Illustrators in Conversation
(Tara Books and Krishnamurti Foundation of India, Uttarkashi May 1996)
This was a workshop that served as a continuation of our first workshop with illustrators in 1995. Many of the participants were people who had attended the first workshop, and who wanted to carry the conversation further. We were joined by a few newcomers, including Julia Gukova and Vladimir Borsky, two very gifted Russian artists. Once more, the idea was to create a space for creative dialogue and to explore further the possibilities for new kinds of art in children’s literature. There were many conversations, and a lot of bold experimentation with form and content.
Some of the material that evolved from this workshop went on to become complete books. During this workshop, well known children’s illustrator Pulak Biswas produced the book Tiger on A Tree (with writer Anushka Ravishankar). The illustrations won him a plaque at the prestigious Biennale of Illustrations Bratislava 1999 (he is the first Indian to receive the award).

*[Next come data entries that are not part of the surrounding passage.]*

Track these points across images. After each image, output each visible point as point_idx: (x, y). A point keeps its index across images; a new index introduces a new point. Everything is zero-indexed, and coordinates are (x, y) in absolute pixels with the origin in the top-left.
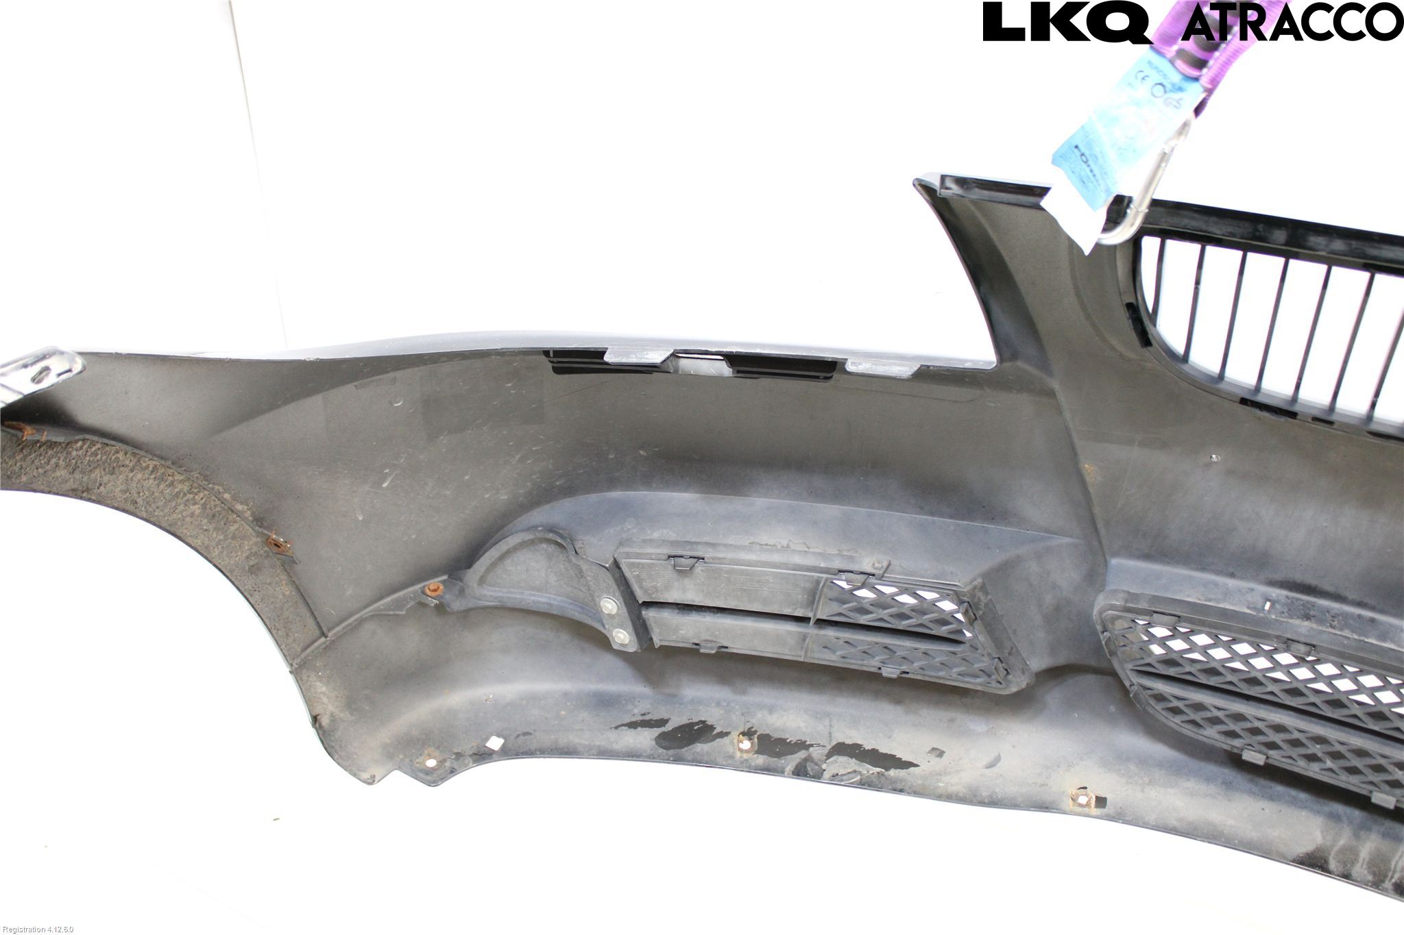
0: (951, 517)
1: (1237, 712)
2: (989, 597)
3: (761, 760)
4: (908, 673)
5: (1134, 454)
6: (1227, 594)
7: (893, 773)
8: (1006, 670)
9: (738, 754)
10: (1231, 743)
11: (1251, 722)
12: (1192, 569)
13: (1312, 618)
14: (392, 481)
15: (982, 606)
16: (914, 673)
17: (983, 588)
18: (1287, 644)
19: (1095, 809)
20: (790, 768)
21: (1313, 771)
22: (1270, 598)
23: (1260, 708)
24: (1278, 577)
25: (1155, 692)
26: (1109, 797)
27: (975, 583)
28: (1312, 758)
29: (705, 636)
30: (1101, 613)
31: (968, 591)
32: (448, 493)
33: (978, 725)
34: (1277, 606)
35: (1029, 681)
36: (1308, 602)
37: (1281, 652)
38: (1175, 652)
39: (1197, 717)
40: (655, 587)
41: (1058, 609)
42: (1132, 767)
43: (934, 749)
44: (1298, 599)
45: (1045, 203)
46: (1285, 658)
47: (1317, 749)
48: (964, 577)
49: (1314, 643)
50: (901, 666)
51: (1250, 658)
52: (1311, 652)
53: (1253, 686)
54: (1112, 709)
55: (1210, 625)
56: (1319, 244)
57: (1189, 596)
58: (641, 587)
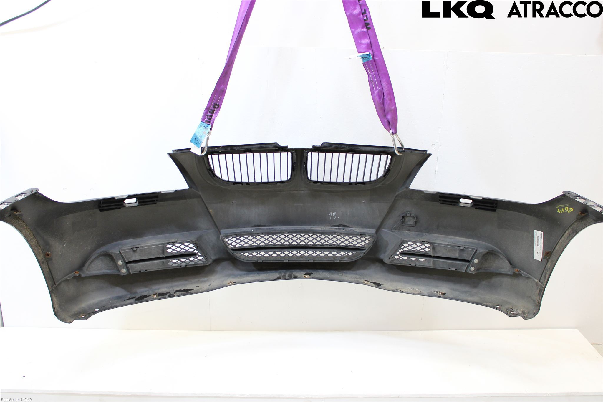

Picturing Words and Reading Pictures
(Tara Books and Max Mueller Bhavan -supported by Deutsche Welthungerhilfe Chennai, February 1995)
This was our first workshop for illustrators, where we brought together a body of people who were interested in pushing the boundaries of children’s book illustration. Twelve Indian and two German illustrators worked together for ten days in a largely unstructured and spontaneous workshop. The idea was to provide a space in which they could experiment, share work and profit from each other’s experiences without the pressure of immediate publishing or commercial concerns. Since artists often work in isolation, each day, people made presentations of their work to the other participants, and the event ended with a public exhibition of the material that emerged during the workshop.
In 1997, Gita Wolf put together the experiences and concerns of the workshop, along with interviews with the artists to create the book Picturing Words and Reading Pictures, the first critical look of illustration and children’s literature from an Indian perspective.